> **EXERCISE DESCRIPTION**
Reproduce the data that follows character for character, but omit its pictures.

> **RECORDS PROVIDED**
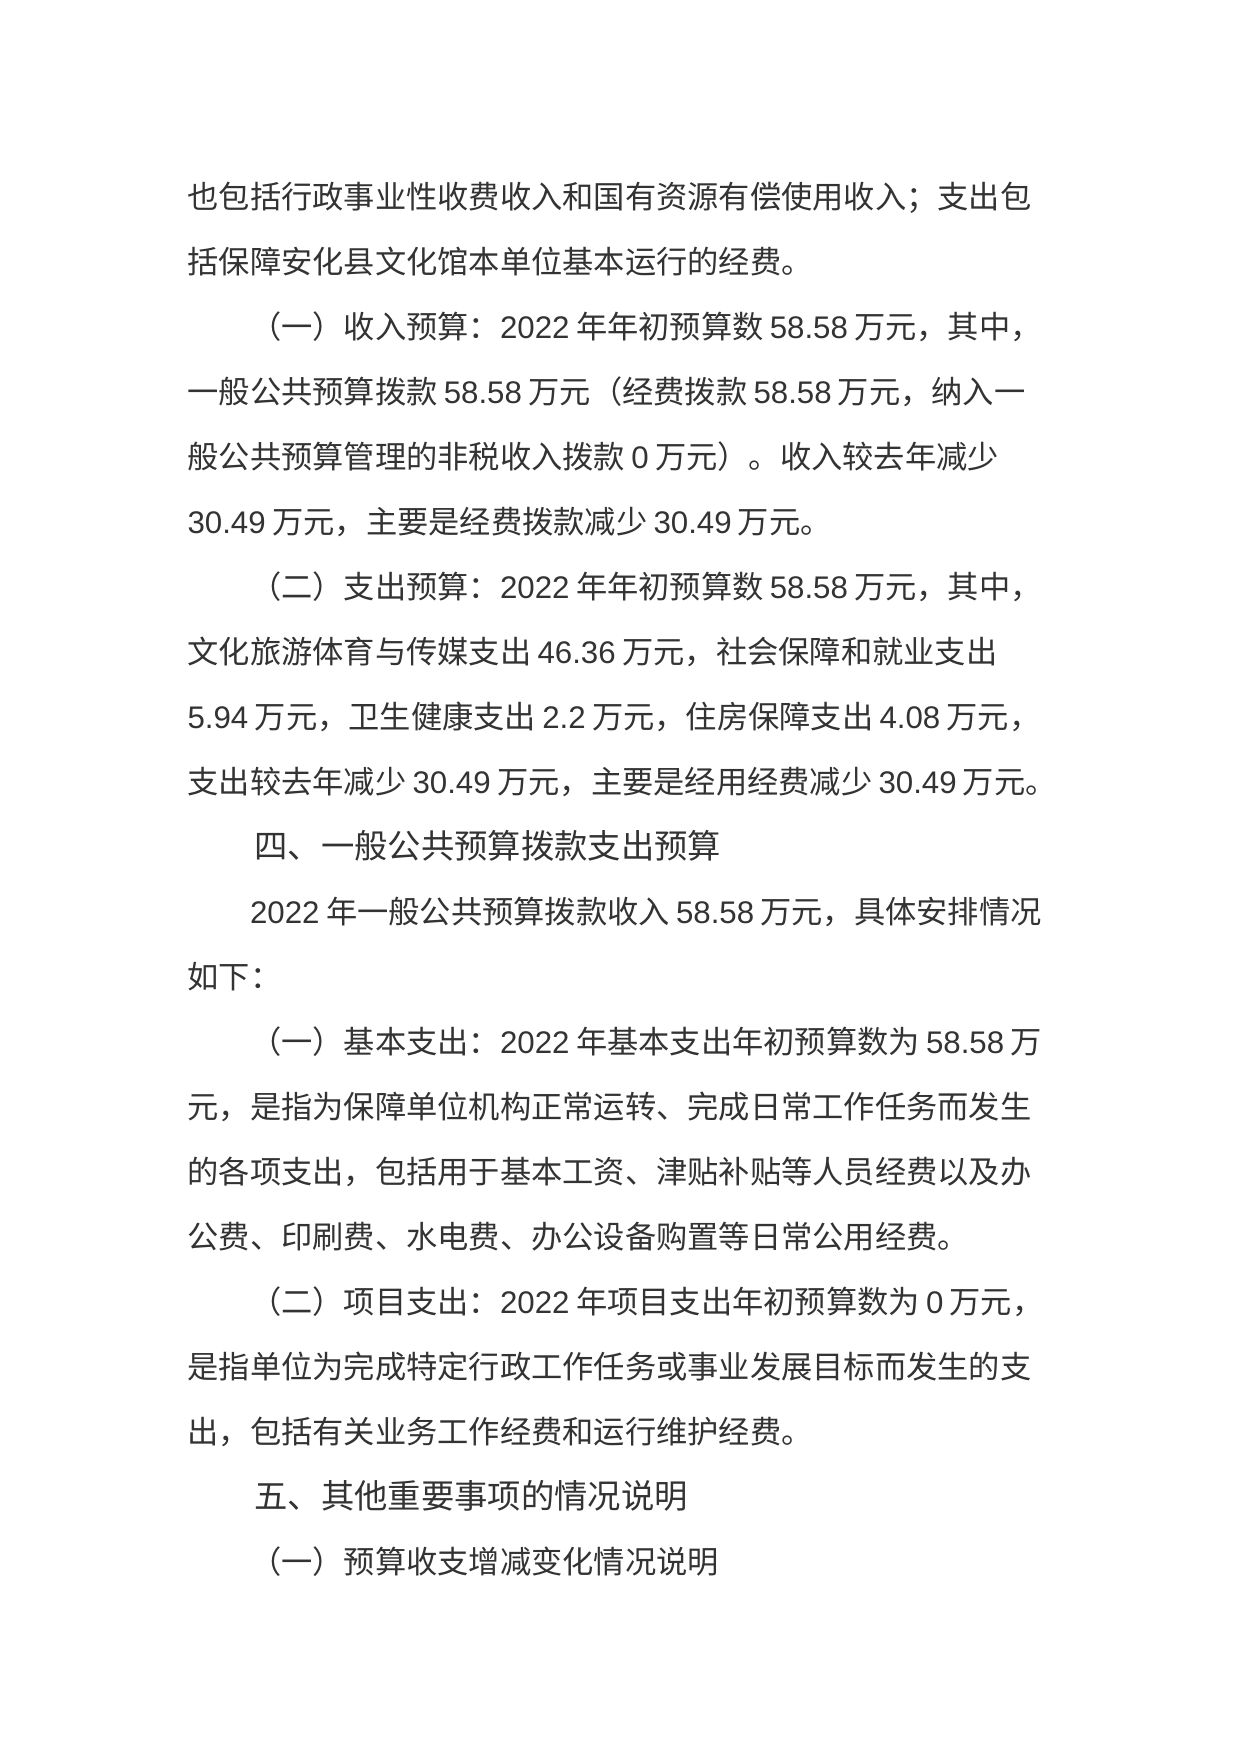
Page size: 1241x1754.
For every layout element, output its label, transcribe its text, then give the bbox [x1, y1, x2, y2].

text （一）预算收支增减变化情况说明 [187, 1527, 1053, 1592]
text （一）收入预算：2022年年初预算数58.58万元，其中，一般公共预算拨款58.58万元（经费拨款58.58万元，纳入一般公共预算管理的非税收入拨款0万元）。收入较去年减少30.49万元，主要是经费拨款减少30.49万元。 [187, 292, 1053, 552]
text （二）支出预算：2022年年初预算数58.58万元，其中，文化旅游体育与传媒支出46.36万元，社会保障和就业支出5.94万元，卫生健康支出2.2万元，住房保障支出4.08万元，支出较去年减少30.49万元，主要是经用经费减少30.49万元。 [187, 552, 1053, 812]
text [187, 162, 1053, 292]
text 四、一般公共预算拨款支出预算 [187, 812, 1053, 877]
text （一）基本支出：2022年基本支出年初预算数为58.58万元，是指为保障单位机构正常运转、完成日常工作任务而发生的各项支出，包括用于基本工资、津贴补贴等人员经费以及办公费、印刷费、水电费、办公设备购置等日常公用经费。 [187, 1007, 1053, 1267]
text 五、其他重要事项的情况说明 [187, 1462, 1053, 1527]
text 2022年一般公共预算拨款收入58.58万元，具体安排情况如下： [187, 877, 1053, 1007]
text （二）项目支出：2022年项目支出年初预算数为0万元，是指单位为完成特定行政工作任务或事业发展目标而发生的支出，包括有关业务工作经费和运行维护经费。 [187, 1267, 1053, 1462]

> **ANSWER FOR THE TASK**
Page size: 1241x1754.
For every layout element, output its label, transcribe its text, then give the bbox [x1, y1, x2, y2].

text （一）预算收支增减变化情况说明 [187, 1527, 1053, 1592]
text （一）收入预算：2022年年初预算数58.58万元，其中，一般公共预算拨款58.58万元（经费拨款58.58万元，纳入一般公共预算管理的非税收入拨款0万元）。收入较去年减少30.49万元，主要是经费拨款减少30.49万元。 [187, 292, 1053, 552]
text （二）支出预算：2022年年初预算数58.58万元，其中，文化旅游体育与传媒支出46.36万元，社会保障和就业支出5.94万元，卫生健康支出2.2万元，住房保障支出4.08万元，支出较去年减少30.49万元，主要是经用经费减少30.49万元。 [187, 552, 1053, 812]
text [187, 162, 1053, 292]
text 四、一般公共预算拨款支出预算 [187, 812, 1053, 877]
text （一）基本支出：2022年基本支出年初预算数为58.58万元，是指为保障单位机构正常运转、完成日常工作任务而发生的各项支出，包括用于基本工资、津贴补贴等人员经费以及办公费、印刷费、水电费、办公设备购置等日常公用经费。 [187, 1007, 1053, 1267]
text 五、其他重要事项的情况说明 [187, 1462, 1053, 1527]
text 2022年一般公共预算拨款收入58.58万元，具体安排情况如下： [187, 877, 1053, 1007]
text （二）项目支出：2022年项目支出年初预算数为0万元，是指单位为完成特定行政工作任务或事业发展目标而发生的支出，包括有关业务工作经费和运行维护经费。 [187, 1267, 1053, 1462]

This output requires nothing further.